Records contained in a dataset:
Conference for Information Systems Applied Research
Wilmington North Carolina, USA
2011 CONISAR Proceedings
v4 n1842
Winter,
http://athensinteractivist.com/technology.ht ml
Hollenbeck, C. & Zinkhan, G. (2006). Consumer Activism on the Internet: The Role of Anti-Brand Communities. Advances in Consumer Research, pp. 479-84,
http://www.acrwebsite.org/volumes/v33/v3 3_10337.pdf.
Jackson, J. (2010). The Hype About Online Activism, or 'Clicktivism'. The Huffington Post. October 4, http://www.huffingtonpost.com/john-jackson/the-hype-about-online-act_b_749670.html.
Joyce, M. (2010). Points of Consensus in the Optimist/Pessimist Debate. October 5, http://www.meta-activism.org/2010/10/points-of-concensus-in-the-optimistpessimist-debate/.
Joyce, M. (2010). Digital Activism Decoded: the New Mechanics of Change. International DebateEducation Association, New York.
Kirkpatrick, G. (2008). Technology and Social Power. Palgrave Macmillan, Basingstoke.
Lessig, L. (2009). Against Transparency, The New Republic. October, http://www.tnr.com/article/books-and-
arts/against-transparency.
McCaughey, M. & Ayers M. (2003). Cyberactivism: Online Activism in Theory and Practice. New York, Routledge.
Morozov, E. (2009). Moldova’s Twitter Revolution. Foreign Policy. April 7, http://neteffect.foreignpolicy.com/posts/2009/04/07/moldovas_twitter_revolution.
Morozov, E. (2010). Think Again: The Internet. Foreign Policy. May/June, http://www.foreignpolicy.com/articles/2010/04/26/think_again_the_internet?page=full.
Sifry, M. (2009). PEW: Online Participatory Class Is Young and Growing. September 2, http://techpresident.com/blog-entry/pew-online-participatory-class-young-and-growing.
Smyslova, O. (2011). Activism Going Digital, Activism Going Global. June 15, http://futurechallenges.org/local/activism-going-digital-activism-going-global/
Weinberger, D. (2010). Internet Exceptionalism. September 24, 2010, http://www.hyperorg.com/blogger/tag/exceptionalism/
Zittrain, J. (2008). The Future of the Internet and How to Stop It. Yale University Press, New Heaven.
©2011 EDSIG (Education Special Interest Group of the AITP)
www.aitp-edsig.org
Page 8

==

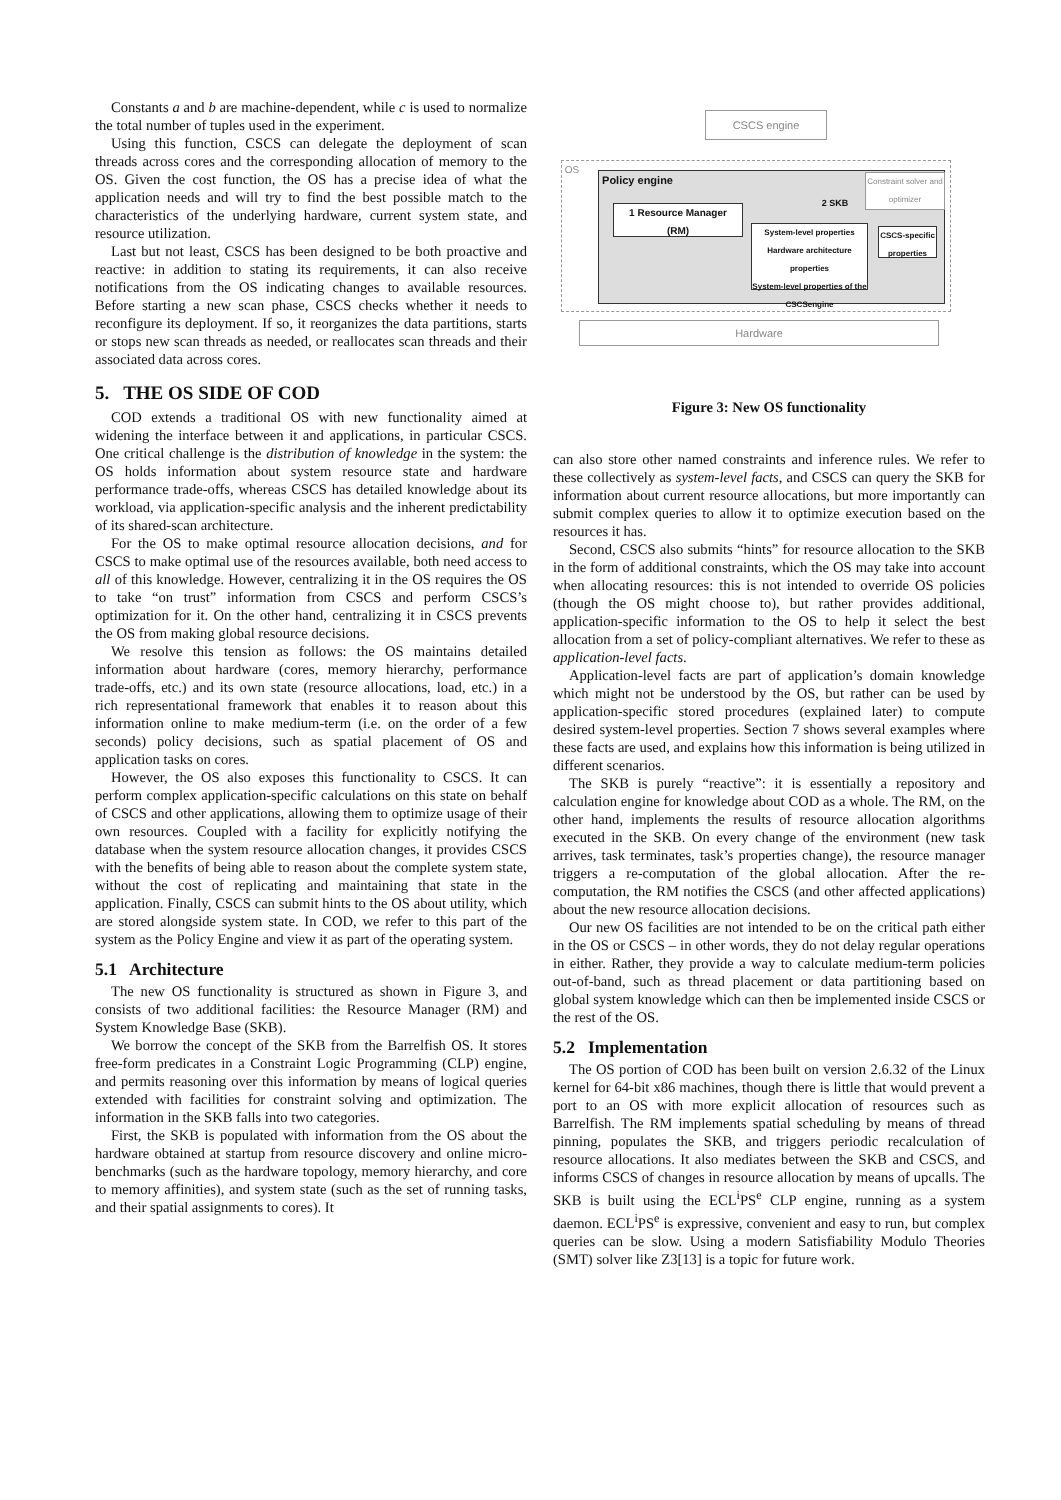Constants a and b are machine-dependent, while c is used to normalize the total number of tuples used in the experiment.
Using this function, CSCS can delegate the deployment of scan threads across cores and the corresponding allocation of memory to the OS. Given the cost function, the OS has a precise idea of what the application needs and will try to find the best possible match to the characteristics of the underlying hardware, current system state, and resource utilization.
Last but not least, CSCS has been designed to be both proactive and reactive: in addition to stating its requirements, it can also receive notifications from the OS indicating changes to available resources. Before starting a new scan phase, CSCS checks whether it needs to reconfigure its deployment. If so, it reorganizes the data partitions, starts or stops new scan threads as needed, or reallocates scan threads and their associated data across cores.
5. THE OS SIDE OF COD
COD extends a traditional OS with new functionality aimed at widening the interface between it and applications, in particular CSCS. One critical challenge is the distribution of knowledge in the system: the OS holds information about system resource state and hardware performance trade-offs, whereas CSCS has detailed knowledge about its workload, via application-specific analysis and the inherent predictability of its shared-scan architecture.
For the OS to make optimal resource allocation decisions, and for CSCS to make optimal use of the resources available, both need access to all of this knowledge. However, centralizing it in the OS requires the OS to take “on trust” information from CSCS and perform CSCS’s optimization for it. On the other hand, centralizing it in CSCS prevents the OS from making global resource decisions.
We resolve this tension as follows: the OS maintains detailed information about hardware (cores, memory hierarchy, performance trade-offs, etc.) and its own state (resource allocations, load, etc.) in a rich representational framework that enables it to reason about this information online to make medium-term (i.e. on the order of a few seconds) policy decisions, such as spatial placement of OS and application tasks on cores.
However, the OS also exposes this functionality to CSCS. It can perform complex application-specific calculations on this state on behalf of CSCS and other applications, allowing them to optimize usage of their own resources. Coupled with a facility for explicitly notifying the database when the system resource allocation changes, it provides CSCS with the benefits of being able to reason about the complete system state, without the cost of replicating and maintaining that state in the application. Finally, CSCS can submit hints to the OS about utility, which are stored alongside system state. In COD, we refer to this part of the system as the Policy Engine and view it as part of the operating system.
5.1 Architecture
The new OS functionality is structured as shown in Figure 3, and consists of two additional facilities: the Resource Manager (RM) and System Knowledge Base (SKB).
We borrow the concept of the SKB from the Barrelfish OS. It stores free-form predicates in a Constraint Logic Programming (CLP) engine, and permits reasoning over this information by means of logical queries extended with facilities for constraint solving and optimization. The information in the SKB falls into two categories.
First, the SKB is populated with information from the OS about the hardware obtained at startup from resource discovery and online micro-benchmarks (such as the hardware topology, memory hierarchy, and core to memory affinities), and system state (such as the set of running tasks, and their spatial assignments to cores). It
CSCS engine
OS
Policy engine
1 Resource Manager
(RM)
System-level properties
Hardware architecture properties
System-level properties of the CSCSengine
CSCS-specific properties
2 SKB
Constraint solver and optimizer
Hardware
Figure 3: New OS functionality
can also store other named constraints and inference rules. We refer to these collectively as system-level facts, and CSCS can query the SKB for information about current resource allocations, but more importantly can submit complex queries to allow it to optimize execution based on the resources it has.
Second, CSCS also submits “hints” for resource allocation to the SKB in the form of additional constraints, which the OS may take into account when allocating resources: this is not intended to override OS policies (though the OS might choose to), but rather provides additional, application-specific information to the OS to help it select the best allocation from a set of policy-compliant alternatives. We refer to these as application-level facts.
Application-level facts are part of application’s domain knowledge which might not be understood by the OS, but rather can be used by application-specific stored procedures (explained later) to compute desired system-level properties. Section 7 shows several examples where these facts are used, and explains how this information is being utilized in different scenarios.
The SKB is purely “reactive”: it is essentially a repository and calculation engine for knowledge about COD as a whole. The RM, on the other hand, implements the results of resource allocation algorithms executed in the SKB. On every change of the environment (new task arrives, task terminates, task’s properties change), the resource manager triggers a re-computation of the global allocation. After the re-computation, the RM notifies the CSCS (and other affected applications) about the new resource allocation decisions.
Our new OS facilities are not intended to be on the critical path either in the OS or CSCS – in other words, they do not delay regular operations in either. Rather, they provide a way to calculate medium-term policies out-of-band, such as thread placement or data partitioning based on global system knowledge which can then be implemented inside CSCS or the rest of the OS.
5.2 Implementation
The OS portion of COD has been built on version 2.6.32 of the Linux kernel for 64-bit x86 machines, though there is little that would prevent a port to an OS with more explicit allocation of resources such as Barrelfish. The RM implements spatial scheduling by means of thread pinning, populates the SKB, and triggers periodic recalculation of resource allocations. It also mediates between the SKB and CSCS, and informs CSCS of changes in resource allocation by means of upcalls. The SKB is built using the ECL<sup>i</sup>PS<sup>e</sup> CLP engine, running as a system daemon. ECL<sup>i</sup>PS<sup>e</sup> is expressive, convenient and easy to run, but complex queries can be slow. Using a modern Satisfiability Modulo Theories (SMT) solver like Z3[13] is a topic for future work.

» Task instructions:
Every line of the records above where the string "memory" is found should be copied.

» Exercise output:
Using this function, CSCS can delegate the deployment of scan threads across cores and the corresponding allocation of memory to the OS. Given the cost function, the OS has a precise idea of what the application needs and will try to find the best possible match to the characteristics of the underlying hardware, current system state, and resource utilization.
We resolve this tension as follows: the OS maintains detailed information about hardware (cores, memory hierarchy, performance trade-offs, etc.) and its own state (resource allocations, load, etc.) in a rich representational framework that enables it to reason about this information online to make medium-term (i.e. on the order of a few seconds) policy decisions, such as spatial placement of OS and application tasks on cores.
First, the SKB is populated with information from the OS about the hardware obtained at startup from resource discovery and online micro-benchmarks (such as the hardware topology, memory hierarchy, and core to memory affinities), and system state (such as the set of running tasks, and their spatial assignments to cores). It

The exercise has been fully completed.